Her words hit me hard. Isn't that exactly what I've been doing my whole life? Playing it safe, sticking to my books and my routines, never taking risks?

"I... I don't know," I say, my voice small.

She puts a comforting hand on my arm. "Look, no one’s saying you have to marry the guy. But don't close yourself off to the possibility of something real just because you're scared. Give it a chance. See where it goes. You might be surprised."

As we continue walking, Jazz's words tumble around in my head. Could she be right?
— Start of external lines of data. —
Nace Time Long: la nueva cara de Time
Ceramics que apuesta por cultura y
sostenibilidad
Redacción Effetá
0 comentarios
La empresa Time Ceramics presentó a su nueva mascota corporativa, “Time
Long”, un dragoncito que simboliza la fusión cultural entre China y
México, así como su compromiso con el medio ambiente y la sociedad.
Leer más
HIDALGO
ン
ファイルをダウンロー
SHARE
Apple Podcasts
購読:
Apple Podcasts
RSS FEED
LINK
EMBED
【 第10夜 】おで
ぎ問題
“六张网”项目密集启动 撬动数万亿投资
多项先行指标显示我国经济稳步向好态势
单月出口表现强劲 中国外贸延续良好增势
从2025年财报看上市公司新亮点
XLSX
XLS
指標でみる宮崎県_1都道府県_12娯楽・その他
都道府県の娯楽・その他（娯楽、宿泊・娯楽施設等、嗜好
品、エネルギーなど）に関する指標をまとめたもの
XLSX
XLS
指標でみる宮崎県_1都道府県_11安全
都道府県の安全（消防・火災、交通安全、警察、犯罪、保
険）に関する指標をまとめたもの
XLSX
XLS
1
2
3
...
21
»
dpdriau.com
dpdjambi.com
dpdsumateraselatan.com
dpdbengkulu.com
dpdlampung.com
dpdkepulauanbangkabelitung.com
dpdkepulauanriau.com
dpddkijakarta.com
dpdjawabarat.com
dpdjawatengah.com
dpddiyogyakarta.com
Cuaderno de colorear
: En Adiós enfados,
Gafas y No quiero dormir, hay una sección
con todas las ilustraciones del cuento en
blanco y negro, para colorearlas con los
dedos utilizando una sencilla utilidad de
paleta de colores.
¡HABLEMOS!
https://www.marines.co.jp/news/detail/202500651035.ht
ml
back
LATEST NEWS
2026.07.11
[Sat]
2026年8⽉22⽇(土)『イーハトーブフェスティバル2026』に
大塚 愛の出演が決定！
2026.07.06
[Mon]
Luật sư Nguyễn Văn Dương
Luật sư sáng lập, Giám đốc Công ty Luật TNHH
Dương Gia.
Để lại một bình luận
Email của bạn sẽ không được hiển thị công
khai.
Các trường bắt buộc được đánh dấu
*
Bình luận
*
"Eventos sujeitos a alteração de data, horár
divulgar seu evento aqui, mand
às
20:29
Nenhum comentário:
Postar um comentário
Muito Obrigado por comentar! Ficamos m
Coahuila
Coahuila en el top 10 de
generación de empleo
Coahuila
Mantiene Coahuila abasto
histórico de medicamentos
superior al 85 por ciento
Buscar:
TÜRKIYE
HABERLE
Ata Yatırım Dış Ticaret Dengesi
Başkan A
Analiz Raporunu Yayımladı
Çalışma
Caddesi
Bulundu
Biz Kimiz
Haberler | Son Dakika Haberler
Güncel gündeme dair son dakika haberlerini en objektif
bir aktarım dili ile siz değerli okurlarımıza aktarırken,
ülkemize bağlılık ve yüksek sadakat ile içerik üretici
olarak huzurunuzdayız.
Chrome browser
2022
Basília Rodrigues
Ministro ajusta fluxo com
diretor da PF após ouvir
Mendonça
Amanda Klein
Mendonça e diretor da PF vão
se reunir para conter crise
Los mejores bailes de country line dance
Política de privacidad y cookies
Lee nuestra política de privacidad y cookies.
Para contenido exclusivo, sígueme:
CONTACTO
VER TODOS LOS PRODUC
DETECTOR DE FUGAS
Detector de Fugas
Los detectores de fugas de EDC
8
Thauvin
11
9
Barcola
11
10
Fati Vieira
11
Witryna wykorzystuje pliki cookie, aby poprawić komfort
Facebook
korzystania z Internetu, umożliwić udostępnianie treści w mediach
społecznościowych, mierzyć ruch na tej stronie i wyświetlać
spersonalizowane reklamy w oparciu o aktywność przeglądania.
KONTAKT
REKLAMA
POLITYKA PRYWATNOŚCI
Am I sabotaging something potentially wonderful because I'm too afraid to take a risk?

"Can I ask you something?" I say after a while.

She nods encouragingly.

"How did you... I mean, how did you and your husband decide to, um, open up your relationship?" I'm blushing furiously, but curiosity has gotten the better of me.

She laughs, not unkindly. "Of course, you can ask. Many people have the same question. The answer is, we'd been together for years and were happy, but felt like something was missing. We talked about it, a lot, and realized we wanted to explore. It's not for everyone, but for us, it works. The key is communication and trust."

"And you're not... jealous? When he's with other women?"

"Sometimes," she nods. "But then I remember at the end of the day, he comes home to me. We're each other's constants in a world of variables. And honestly? Seeing him desired by other women? It's kind of hot."

I laugh, surprised by her frankness. "I can't imagine ever feeling that way."

She winks at me. "Never say never, honey. Life has a way of surprising you."

As we near my bungalow, I find myself feeling lighter than I have in days. Jazz may live a lifestyle I can't imagine for myself, but her advice about taking chances resonates.

"Thank you," I say sincerely. "For the talk, and... well, for not being what I expected."